- ICD-9-CM: 60.97

= Transurethral needle ablation of the prostate =

Medical procedure

Transurethral needle ablation (also called TUNA or transurethral radiofrequency ablation) is a technique that uses low energy radio frequency delivered through two needles to ablate excess prostate tissue. A cystoscope/catheter deploys the needles toward the obstructing prostate tissue and is inserted into the urethra directly through the penis under local anesthetic before the procedure begins. The energy from the probe heats the abnormal prostate tissue without damaging the urethra. The resulting scar tissue later atrophies, reducing the size of the prostate which in turn reduces the constriction of the urethra. It can be done with a local anesthetic on an outpatient basis. It takes about an hour to perform the procedure. It takes about 30 days for the ablated prostate tissue to resorb.

Transurethral needle ablation can be used to treat benign prostatic hyperplasia (BPH).

Some clinical studies have reported that TUNA is safe and effective, improving the urine flow with minimal side effects when compared with other procedures, such as transurethral resection of the prostate (TURP) and open prostatectomy. However, other studies have reported that the procedure has a high failure rate, with the majority of patients requiring retreatment. Some patients have reported long-term inflammation of their prostate after undergoing the TUNA process. This is known as chronic prostatitis.

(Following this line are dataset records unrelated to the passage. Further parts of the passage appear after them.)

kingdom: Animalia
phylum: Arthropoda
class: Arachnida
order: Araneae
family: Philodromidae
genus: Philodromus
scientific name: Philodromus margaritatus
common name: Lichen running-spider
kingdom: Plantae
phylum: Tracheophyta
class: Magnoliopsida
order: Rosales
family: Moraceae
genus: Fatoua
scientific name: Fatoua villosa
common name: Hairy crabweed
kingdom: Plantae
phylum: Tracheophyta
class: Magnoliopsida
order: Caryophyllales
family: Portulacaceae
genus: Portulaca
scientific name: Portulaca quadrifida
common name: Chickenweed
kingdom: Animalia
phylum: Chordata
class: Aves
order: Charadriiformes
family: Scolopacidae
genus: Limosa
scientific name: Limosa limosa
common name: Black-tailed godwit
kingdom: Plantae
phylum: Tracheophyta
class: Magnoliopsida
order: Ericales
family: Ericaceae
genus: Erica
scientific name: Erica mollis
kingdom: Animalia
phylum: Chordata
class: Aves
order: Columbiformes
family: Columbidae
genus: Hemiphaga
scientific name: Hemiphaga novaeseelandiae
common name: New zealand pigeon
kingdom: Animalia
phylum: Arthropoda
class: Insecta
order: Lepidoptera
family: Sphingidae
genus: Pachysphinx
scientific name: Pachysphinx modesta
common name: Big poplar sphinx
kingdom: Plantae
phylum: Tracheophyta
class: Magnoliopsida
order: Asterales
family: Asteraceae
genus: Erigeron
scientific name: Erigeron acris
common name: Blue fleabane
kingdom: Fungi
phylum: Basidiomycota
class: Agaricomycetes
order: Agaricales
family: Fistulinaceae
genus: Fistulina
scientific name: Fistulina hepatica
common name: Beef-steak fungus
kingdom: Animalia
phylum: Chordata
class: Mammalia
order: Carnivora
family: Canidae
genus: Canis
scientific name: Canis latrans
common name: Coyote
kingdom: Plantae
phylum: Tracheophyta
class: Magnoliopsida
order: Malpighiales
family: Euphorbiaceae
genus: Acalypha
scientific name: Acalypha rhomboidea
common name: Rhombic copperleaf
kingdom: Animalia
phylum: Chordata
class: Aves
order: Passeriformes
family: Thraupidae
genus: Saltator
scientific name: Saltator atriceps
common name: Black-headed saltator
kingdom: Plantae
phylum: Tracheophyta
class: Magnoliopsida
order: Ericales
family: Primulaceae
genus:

== Judgements in guidelines ==

- The American Urological Association (AUA) guidelines for the treatment of BPH from 2018 stated that "TUNA is not recommended for the treatment of LUTS/BPH".
- The European Association of Urology (EAU) has – as of 2019 – removed TUNA from its guidelines.

== History ==

The TUNA system was pioneered by Stuart Denzil Edwards. The device was the main product for a startup company called Vidamed. Vidamed was founded in 1992 by Edwards along with Ron G. Lax, Hugh Sharky and Ingemar Lundquist, in Menlo Park, California, before building an international global corporation headed up by Lyle F. Brotherton. Vidamed was floated in an IPO on the US NASDAQ stock market in 1995 and then acquired by Medtronic in 2001.
In 2011, Urologix, Inc. acquired the worldwide exclusive license to Prostiva radiofrequency therapy.